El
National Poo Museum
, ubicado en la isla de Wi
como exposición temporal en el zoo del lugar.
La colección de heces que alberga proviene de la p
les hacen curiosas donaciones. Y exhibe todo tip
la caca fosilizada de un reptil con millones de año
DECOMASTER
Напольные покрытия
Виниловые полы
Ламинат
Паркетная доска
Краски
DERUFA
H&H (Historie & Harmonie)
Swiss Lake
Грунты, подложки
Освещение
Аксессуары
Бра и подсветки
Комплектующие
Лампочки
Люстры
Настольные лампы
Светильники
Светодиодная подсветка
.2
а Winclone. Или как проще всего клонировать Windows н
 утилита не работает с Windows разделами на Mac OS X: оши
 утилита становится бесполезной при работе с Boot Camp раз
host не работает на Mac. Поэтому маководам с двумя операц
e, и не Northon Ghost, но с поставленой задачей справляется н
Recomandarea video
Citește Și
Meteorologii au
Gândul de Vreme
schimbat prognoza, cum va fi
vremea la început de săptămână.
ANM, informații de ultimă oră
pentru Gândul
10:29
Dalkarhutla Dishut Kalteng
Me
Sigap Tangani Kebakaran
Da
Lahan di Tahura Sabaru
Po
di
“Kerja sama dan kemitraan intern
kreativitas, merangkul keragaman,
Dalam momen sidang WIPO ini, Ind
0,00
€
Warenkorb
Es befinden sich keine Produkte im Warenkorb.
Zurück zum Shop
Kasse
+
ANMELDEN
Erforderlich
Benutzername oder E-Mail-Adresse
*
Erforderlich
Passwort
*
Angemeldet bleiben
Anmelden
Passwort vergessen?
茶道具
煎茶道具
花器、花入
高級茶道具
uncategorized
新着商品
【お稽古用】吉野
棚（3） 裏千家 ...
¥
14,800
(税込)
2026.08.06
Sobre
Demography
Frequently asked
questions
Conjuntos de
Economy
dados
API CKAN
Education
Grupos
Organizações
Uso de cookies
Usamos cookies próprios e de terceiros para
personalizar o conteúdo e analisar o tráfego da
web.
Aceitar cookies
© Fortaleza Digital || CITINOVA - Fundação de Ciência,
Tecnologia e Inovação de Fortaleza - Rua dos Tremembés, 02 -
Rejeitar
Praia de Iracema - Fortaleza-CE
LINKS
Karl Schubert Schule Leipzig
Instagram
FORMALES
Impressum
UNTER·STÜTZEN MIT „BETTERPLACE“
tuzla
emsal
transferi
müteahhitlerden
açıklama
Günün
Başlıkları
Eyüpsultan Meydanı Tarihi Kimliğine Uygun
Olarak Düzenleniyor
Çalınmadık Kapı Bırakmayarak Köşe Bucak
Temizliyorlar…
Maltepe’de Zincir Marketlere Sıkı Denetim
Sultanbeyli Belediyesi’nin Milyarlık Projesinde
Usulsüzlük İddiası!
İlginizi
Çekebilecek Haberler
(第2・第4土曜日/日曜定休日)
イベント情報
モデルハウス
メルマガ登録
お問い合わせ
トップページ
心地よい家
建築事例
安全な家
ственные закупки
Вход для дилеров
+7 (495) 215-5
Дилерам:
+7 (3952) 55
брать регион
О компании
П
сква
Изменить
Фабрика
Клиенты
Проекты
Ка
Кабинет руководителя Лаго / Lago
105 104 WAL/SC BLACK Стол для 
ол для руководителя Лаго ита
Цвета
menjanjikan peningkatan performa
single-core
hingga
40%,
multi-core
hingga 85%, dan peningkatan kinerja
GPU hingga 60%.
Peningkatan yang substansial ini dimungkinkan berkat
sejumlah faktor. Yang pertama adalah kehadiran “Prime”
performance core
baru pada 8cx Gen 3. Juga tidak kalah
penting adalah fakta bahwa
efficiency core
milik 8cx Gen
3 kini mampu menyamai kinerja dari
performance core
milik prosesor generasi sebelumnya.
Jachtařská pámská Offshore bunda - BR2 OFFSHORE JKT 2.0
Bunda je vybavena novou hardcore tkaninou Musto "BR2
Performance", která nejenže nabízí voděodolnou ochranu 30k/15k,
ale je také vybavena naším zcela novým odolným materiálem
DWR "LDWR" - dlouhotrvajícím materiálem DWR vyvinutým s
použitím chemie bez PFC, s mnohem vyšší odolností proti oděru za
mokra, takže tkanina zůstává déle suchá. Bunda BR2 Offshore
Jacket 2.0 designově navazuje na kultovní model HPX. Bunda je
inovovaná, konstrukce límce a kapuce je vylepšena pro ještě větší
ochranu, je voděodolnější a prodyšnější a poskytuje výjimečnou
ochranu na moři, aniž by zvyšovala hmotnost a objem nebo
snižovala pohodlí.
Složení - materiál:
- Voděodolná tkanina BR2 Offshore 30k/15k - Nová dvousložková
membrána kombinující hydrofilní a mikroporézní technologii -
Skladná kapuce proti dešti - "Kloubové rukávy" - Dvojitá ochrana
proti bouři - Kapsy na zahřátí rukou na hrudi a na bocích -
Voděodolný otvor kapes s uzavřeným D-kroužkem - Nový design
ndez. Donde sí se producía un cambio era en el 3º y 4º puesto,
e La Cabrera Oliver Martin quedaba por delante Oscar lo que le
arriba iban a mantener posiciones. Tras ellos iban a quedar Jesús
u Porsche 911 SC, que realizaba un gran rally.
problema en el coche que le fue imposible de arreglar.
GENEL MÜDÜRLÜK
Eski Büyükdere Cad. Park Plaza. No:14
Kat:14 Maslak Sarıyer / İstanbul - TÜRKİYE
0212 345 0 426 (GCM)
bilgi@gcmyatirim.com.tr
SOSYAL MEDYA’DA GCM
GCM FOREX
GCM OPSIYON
==================================================
### [What you will do]
Everything in the data should be copied exactly. Leave nothing out.

### [Written response]
El
National Poo Museum
, ubicado en la isla de Wi
como exposición temporal en el zoo del lugar.
La colección de heces que alberga proviene de la p
les hacen curiosas donaciones. Y exhibe todo tip
la caca fosilizada de un reptil con millones de año
DECOMASTER
Напольные покрытия
Виниловые полы
Ламинат
Паркетная доска
Краски
DERUFA
H&H (Historie & Harmonie)
Swiss Lake
Грунты, подложки
Освещение
Аксессуары
Бра и подсветки
Комплектующие
Лампочки
Люстры
Настольные лампы
Светильники
Светодиодная подсветка
.2
а Winclone. Или как проще всего клонировать Windows н
 утилита не работает с Windows разделами на Mac OS X: оши
 утилита становится бесполезной при работе с Boot Camp раз
host не работает на Mac. Поэтому маководам с двумя операц
e, и не Northon Ghost, но с поставленой задачей справляется н
Recomandarea video
Citește Și
Meteorologii au
Gândul de Vreme
schimbat prognoza, cum va fi
vremea la început de săptămână.
ANM, informații de ultimă oră
pentru Gândul
10:29
Dalkarhutla Dishut Kalteng
Me
Sigap Tangani Kebakaran
Da
Lahan di Tahura Sabaru
Po
di
“Kerja sama dan kemitraan intern
kreativitas, merangkul keragaman,
Dalam momen sidang WIPO ini, Ind
0,00
€
Warenkorb
Es befinden sich keine Produkte im Warenkorb.
Zurück zum Shop
Kasse
+
ANMELDEN
Erforderlich
Benutzername oder E-Mail-Adresse
*
Erforderlich
Passwort
*
Angemeldet bleiben
Anmelden
Passwort vergessen?
茶道具
煎茶道具
花器、花入
高級茶道具
uncategorized
新着商品
【お稽古用】吉野
棚（3） 裏千家 ...
¥
14,800
(税込)
2026.08.06
Sobre
Demography
Frequently asked
questions
Conjuntos de
Economy
dados
API CKAN
Education
Grupos
Organizações
Uso de cookies
Usamos cookies próprios e de terceiros para
personalizar o conteúdo e analisar o tráfego da
web.
Aceitar cookies
© Fortaleza Digital || CITINOVA - Fundação de Ciência,
Tecnologia e Inovação de Fortaleza - Rua dos Tremembés, 02 -
Rejeitar
Praia de Iracema - Fortaleza-CE
LINKS
Karl Schubert Schule Leipzig
Instagram
FORMALES
Impressum
UNTER·STÜTZEN MIT „BETTERPLACE“
tuzla
emsal
transferi
müteahhitlerden
açıklama
Günün
Başlıkları
Eyüpsultan Meydanı Tarihi Kimliğine Uygun
Olarak Düzenleniyor
Çalınmadık Kapı Bırakmayarak Köşe Bucak
Temizliyorlar…
Maltepe’de Zincir Marketlere Sıkı Denetim
Sultanbeyli Belediyesi’nin Milyarlık Projesinde
Usulsüzlük İddiası!
İlginizi
Çekebilecek Haberler
(第2・第4土曜日/日曜定休日)
イベント情報
モデルハウス
メルマガ登録
お問い合わせ
トップページ
心地よい家
建築事例
安全な家
ственные закупки
Вход для дилеров
+7 (495) 215-5
Дилерам:
+7 (3952) 55
брать регион
О компании
П
сква
Изменить
Фабрика
Клиенты
Проекты
Ка
Кабинет руководителя Лаго / Lago
105 104 WAL/SC BLACK Стол для 
ол для руководителя Лаго ита
Цвета
menjanjikan peningkatan performa
single-core
hingga
40%,
multi-core
hingga 85%, dan peningkatan kinerja
GPU hingga 60%.
Peningkatan yang substansial ini dimungkinkan berkat
sejumlah faktor. Yang pertama adalah kehadiran “Prime”
performance core
baru pada 8cx Gen 3. Juga tidak kalah
penting adalah fakta bahwa
efficiency core
milik 8cx Gen
3 kini mampu menyamai kinerja dari
performance core
milik prosesor generasi sebelumnya.
Jachtařská pámská Offshore bunda - BR2 OFFSHORE JKT 2.0
Bunda je vybavena novou hardcore tkaninou Musto "BR2
Performance", která nejenže nabízí voděodolnou ochranu 30k/15k,
ale je také vybavena naším zcela novým odolným materiálem
DWR "LDWR" - dlouhotrvajícím materiálem DWR vyvinutým s
použitím chemie bez PFC, s mnohem vyšší odolností proti oděru za
mokra, takže tkanina zůstává déle suchá. Bunda BR2 Offshore
Jacket 2.0 designově navazuje na kultovní model HPX. Bunda je
inovovaná, konstrukce límce a kapuce je vylepšena pro ještě větší
ochranu, je voděodolnější a prodyšnější a poskytuje výjimečnou
ochranu na moři, aniž by zvyšovala hmotnost a objem nebo
snižovala pohodlí.
Složení - materiál:
- Voděodolná tkanina BR2 Offshore 30k/15k - Nová dvousložková
membrána kombinující hydrofilní a mikroporézní technologii -
Skladná kapuce proti dešti - "Kloubové rukávy" - Dvojitá ochrana
proti bouři - Kapsy na zahřátí rukou na hrudi a na bocích -
Voděodolný otvor kapes s uzavřeným D-kroužkem - Nový design
ndez. Donde sí se producía un cambio era en el 3º y 4º puesto,
e La Cabrera Oliver Martin quedaba por delante Oscar lo que le
arriba iban a mantener posiciones. Tras ellos iban a quedar Jesús
u Porsche 911 SC, que realizaba un gran rally.
problema en el coche que le fue imposible de arreglar.
GENEL MÜDÜRLÜK
Eski Büyükdere Cad. Park Plaza. No:14
Kat:14 Maslak Sarıyer / İstanbul - TÜRKİYE
0212 345 0 426 (GCM)
bilgi@gcmyatirim.com.tr
SOSYAL MEDYA’DA GCM
GCM FOREX
GCM OPSIYON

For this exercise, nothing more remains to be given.